Customer feedback arrives in fragments across a dozen channels. A complaint on social media, a feature request in a support ticket, praise in an app review, and a suggestion in a survey response might all be about the same issue but are never connected.

The Problem

Each feedback channel has its own tool, its own team, and its own format. Social media feedback goes to marketing. Support tickets go to the service team. App reviews are checked occasionally by product. Survey data sits in a research tool. Nobody has a unified view of what customers are saying across all channels.

The AI Approach

An LLM can normalize feedback from any format into a consistent structure: topic, sentiment, urgency, and actionable summary. By processing all channels through the same classification system, you get a single feed of customer voice regardless of source.

Three-Step Build

Step 1 - Channel connectors. Build integrations to pull feedback from each channel: support ticket API, app store review feeds, social media monitoring, survey exports, and sales CRM notes.

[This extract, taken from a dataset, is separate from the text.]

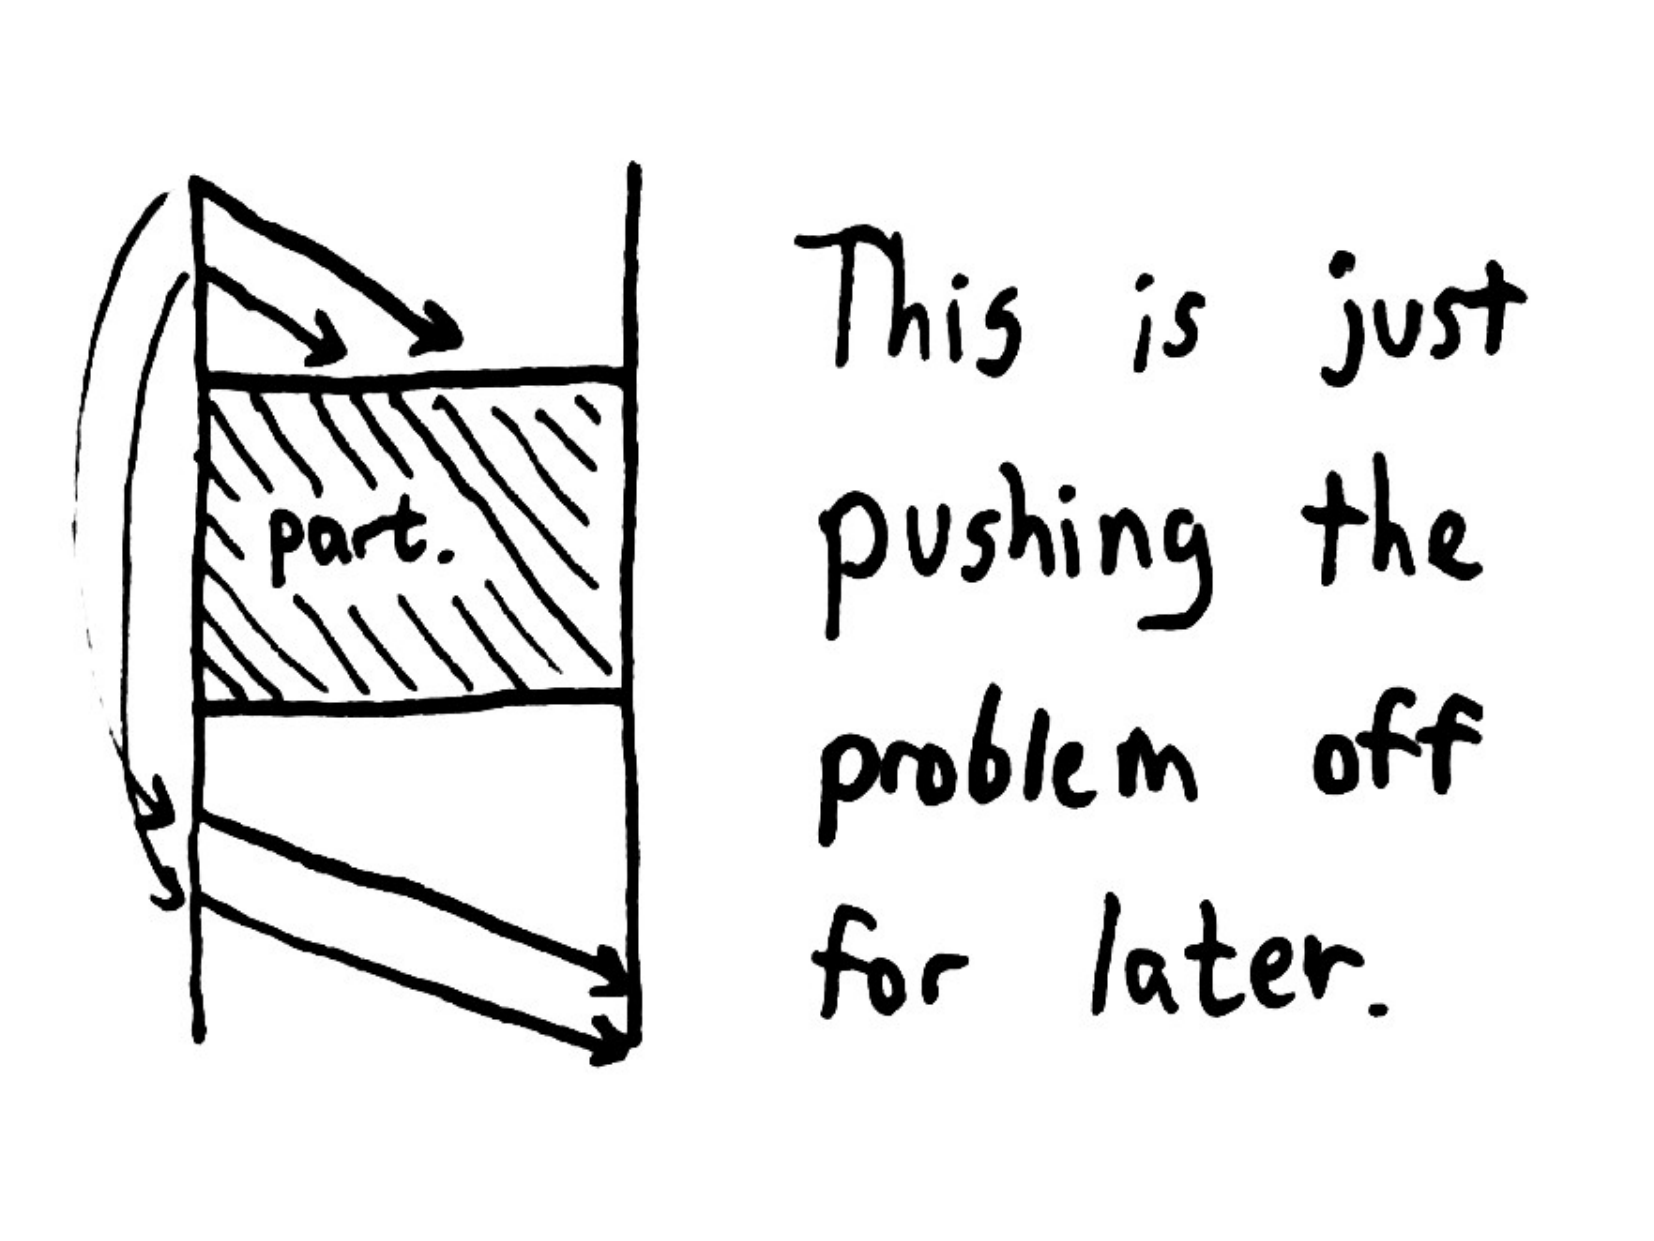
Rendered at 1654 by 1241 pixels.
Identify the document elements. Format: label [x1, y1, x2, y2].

picture [0, 99, 1639, 1141]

Step 2 - Normalization. Send each feedback item to an LLM for classification into your unified taxonomy. The model extracts: topic, sub-topic, sentiment, urgency, and a one-line summary.

Step 3 - Unified dashboard. Aggregate normalized feedback into a single view with filtering by channel, topic, sentiment, and time period. Surface trending topics and sentiment shifts.

Where It Breaks

Different channels attract different types of feedback (social media skews negative, surveys skew toward engaged users), so aggregation without weighting can misrepresent overall sentiment. Volume differences between channels can drown out smaller but important signals.

The Production Path

Start with your two highest-volume channels to prove the normalization approach. Add channels incrementally. Build alerting for sudden sentiment shifts or volume spikes on specific topics. Share the unified feed with product, support, and marketing teams.